Provided text >>
With this knowledge in mind, I got curious about today’s German consumer. Do they appreciate niche fragrance houses from France and Italy or do they prefer domestic brands? Tamas Tagscherer, Founder, MESONSOL, observed, “Germany has surprised me. Germans like to try niche brands and are curious about new smells.” According to Rene Dominik, Managing Partner at J.F. Schwarzlose, “The consumer is very interested in international brands. Most of the niche or luxury perfume brands selling in Germany are actually from Italy, France, UK and US.” Ms Talarek elaborated on the question. “I'd say that German consumers tend a little to be drawn to houses that have an air of modernity rather than heritage, or a more playful approaches. This applies to both aesthetics of the juice and of the bottle and brand. That's perhaps why Escentric Molecules were and are a great success in Germany. Byredo with their super clean design is considered a niche brand in Germany by many and very popular.” Even further, she indicated, “Introducing some kind of rationality or functionality into choice certainly does not do any harm in German marketing. Popular notes that are received well in Germany include “Healthy”, discreet, citric notes, vanilla and heliotrope for their comfort, clean musks for their cleanliness, freshness and comfort.” And Ms Nyberg declared, “For German consumers, when they smell a fragrance, the first impression will hook them or not. In their culture, tradition is very important. You should not make something too crazy or they won’t understand.”

Work request 1 >>
Copy out the passage on German perfume buyers word for word, in full.
The text and the records were taken from separate sources.

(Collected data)
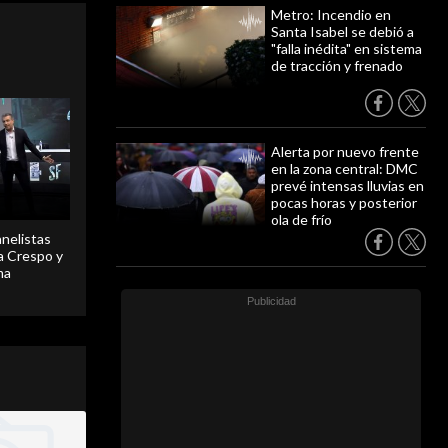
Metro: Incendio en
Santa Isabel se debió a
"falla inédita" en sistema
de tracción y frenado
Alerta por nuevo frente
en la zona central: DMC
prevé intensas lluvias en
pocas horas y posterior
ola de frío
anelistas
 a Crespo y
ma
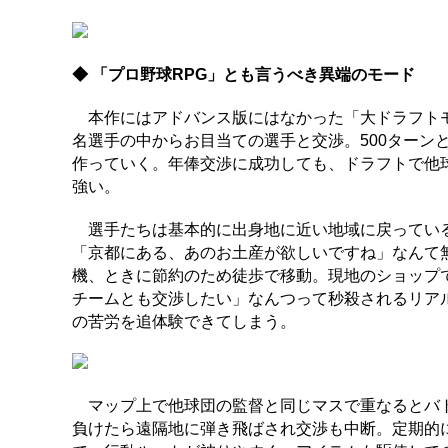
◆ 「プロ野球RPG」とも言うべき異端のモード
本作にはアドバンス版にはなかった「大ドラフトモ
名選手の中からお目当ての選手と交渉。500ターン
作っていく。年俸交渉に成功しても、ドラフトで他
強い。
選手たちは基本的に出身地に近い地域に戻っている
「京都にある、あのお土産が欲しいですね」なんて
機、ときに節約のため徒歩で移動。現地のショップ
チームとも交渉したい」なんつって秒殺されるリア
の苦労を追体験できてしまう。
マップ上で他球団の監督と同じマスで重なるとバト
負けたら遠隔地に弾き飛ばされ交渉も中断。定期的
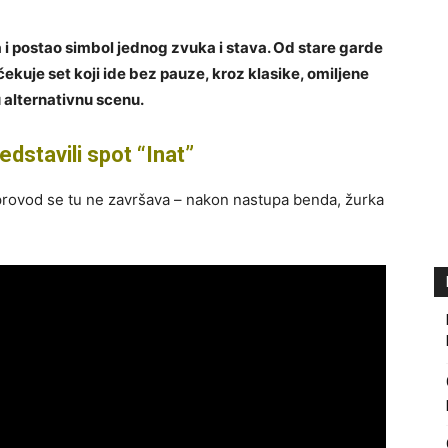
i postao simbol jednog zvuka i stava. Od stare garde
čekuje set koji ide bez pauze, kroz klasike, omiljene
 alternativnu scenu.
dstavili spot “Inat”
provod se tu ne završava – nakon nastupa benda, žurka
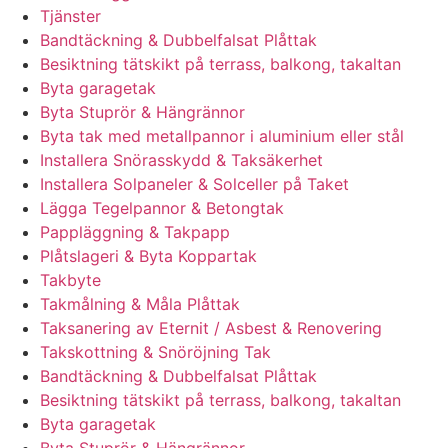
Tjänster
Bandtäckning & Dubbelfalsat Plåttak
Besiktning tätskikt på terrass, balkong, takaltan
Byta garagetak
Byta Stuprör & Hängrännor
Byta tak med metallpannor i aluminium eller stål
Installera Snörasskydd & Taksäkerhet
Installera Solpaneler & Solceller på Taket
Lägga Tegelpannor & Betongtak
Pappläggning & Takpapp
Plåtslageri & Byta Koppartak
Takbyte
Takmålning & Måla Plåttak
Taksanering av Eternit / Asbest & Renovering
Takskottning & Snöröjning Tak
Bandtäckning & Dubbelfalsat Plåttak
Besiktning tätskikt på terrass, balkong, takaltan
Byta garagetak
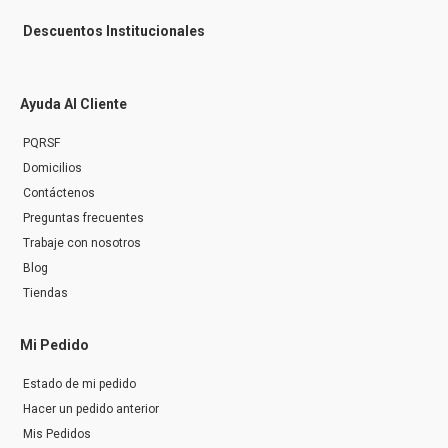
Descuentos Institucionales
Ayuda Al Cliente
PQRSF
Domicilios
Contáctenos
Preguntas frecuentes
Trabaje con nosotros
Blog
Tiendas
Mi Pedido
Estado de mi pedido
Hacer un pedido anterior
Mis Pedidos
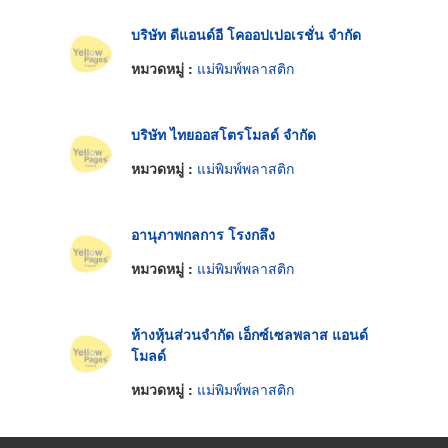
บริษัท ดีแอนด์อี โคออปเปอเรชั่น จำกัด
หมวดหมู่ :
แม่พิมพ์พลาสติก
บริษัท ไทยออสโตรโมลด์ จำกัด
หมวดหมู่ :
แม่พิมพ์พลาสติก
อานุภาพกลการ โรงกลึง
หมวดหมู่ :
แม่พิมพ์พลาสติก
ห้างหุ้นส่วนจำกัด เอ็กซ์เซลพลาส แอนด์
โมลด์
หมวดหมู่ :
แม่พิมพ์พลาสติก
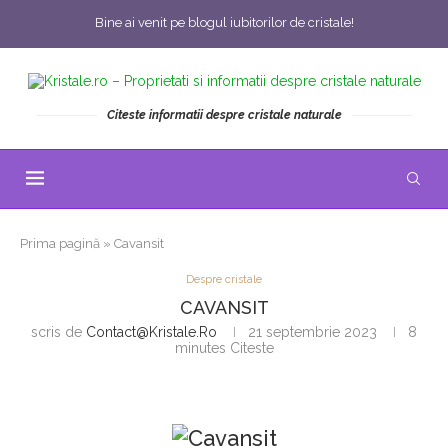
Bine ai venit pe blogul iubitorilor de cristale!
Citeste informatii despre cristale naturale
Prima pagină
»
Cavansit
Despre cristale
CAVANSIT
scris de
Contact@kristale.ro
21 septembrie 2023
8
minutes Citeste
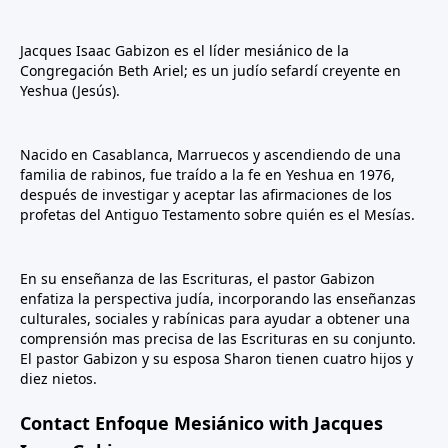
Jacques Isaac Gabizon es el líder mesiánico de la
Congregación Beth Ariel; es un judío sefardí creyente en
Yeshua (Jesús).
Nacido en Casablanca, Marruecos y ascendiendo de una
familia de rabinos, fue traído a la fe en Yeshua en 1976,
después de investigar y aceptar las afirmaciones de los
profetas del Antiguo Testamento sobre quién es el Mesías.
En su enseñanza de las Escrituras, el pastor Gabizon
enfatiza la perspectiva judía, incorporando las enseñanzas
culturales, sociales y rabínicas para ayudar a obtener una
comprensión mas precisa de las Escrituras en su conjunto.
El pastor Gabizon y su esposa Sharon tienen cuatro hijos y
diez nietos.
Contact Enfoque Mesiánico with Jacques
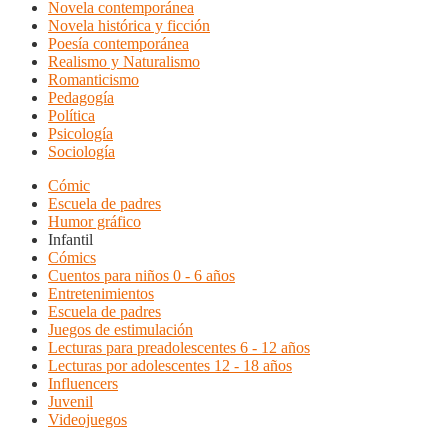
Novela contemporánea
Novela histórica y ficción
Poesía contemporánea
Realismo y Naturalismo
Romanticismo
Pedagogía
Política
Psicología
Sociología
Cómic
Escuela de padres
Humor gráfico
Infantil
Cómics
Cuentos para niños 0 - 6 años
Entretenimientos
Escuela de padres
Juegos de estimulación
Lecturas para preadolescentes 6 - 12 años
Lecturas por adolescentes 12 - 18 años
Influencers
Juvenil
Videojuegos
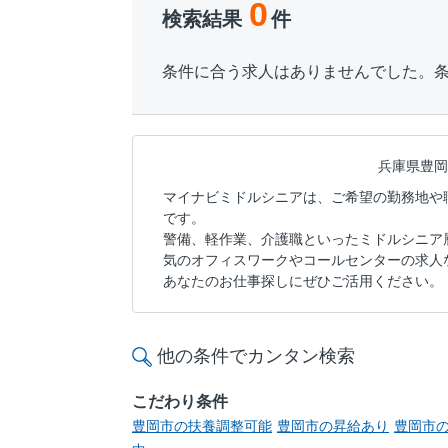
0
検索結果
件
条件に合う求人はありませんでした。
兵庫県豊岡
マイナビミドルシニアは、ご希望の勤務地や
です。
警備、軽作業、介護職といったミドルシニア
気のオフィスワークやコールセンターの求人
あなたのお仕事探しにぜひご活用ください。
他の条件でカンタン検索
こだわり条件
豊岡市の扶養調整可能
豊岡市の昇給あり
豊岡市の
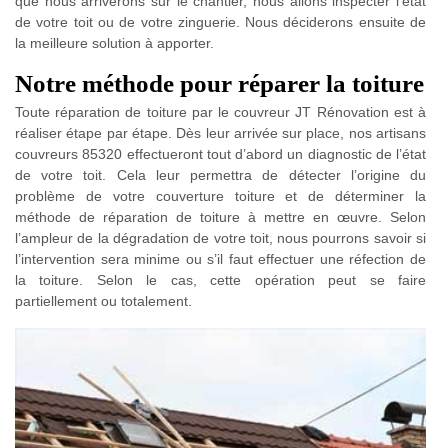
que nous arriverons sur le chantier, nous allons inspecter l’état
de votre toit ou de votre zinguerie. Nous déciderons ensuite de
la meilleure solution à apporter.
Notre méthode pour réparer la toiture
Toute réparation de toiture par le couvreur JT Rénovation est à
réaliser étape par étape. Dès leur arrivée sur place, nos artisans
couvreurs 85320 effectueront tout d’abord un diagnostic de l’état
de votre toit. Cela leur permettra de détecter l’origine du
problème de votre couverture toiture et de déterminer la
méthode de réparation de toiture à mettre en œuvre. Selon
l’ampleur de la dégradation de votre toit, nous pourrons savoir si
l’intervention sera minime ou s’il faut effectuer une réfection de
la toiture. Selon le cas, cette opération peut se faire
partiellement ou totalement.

---

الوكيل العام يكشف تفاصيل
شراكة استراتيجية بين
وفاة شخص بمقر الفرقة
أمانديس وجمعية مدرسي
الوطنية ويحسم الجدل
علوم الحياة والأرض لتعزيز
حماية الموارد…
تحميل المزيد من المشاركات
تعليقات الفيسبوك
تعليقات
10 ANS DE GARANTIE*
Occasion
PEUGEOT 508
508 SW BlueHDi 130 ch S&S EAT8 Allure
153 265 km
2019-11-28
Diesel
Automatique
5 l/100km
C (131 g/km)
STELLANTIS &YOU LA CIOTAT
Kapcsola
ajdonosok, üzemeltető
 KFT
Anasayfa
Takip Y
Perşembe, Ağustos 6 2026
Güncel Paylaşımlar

--

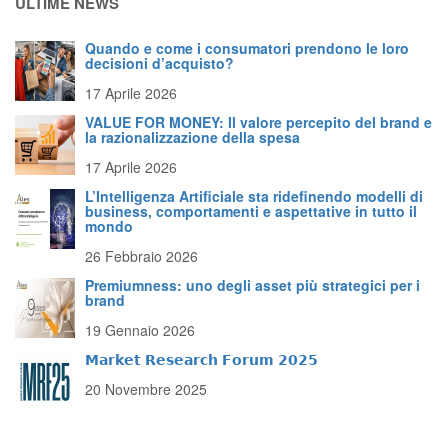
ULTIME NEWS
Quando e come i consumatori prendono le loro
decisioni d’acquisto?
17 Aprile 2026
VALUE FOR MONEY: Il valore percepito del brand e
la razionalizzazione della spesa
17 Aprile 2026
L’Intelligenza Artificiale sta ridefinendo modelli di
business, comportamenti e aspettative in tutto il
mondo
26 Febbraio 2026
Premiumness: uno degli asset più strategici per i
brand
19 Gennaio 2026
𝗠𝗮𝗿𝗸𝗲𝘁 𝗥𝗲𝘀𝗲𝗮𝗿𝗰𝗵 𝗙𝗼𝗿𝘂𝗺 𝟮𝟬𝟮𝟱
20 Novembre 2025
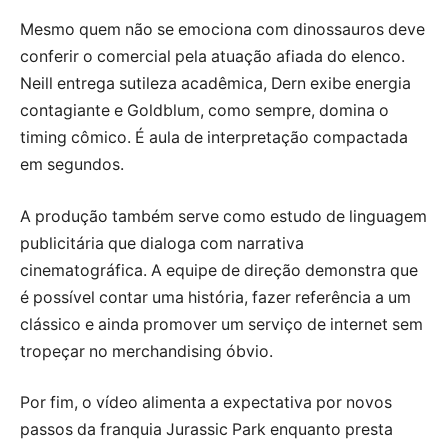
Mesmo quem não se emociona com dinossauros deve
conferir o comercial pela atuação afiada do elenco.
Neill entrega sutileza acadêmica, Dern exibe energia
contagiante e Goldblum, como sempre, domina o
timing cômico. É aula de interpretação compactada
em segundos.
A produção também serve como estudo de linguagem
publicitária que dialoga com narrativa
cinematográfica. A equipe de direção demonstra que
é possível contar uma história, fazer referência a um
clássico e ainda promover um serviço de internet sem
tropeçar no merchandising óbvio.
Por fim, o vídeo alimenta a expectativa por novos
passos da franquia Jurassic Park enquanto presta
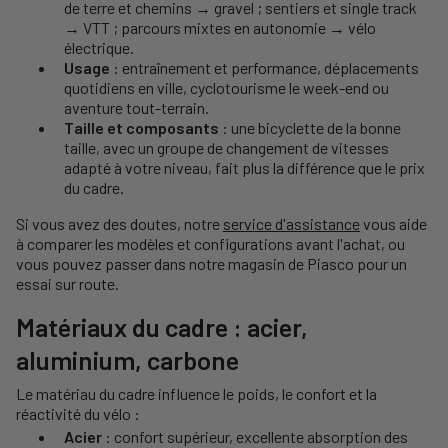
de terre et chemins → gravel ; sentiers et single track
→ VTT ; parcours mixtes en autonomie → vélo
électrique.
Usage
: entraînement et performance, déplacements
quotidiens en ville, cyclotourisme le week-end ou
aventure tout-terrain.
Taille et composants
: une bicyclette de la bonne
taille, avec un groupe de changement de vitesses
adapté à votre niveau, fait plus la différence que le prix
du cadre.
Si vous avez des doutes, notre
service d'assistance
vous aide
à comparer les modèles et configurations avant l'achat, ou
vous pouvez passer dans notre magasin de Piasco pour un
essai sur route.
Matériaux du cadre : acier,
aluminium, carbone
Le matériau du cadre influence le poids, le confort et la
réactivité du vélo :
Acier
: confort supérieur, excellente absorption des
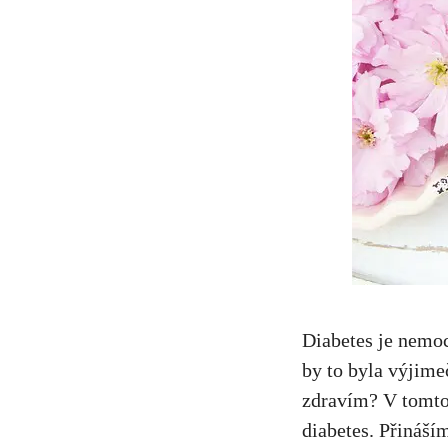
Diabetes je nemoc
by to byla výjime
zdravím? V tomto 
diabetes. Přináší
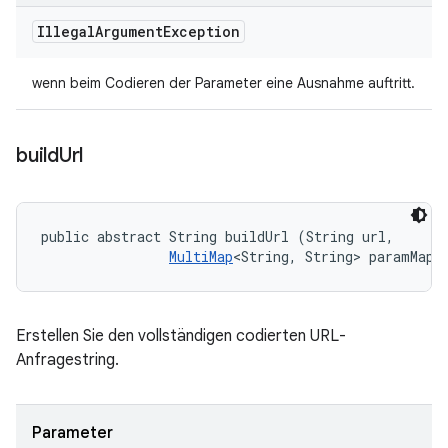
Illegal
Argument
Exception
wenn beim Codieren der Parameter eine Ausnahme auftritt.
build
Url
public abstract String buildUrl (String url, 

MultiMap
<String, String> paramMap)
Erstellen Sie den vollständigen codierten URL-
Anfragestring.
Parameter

Work request 2 >>
From the records, pull out everything from the line containing "ULTIME NEWS" down to the line containing "L’Intelligenza Artificiale sta", both of those lines included, and copy them word for word.

Answer section 1 >>
With this knowledge in mind, I got curious about today’s German consumer. Do they appreciate niche fragrance houses from France and Italy or do they prefer domestic brands? Tamas Tagscherer, Founder, MESONSOL, observed, “Germany has surprised me. Germans like to try niche brands and are curious about new smells.” According to Rene Dominik, Managing Partner at J.F. Schwarzlose, “The consumer is very interested in international brands. Most of the niche or luxury perfume brands selling in Germany are actually from Italy, France, UK and US.” Ms Talarek elaborated on the question. “I'd say that German consumers tend a little to be drawn to houses that have an air of modernity rather than heritage, or a more playful approaches. This applies to both aesthetics of the juice and of the bottle and brand. That's perhaps why Escentric Molecules were and are a great success in Germany. Byredo with their super clean design is considered a niche brand in Germany by many and very popular.” Even further, she indicated, “Introducing some kind of rationality or functionality into choice certainly does not do any harm in German marketing. Popular notes that are received well in Germany include “Healthy”, discreet, citric notes, vanilla and heliotrope for their comfort, clean musks for their cleanliness, freshness and comfort.” And Ms Nyberg declared, “For German consumers, when they smell a fragrance, the first impression will hook them or not. In their culture, tradition is very important. You should not make something too crazy or they won’t understand.”

Answer section 2 >>
ULTIME NEWS
Quando e come i consumatori prendono le loro
decisioni d’acquisto?
17 Aprile 2026
VALUE FOR MONEY: Il valore percepito del brand e
la razionalizzazione della spesa
17 Aprile 2026
L’Intelligenza Artificiale sta ridefinendo modelli di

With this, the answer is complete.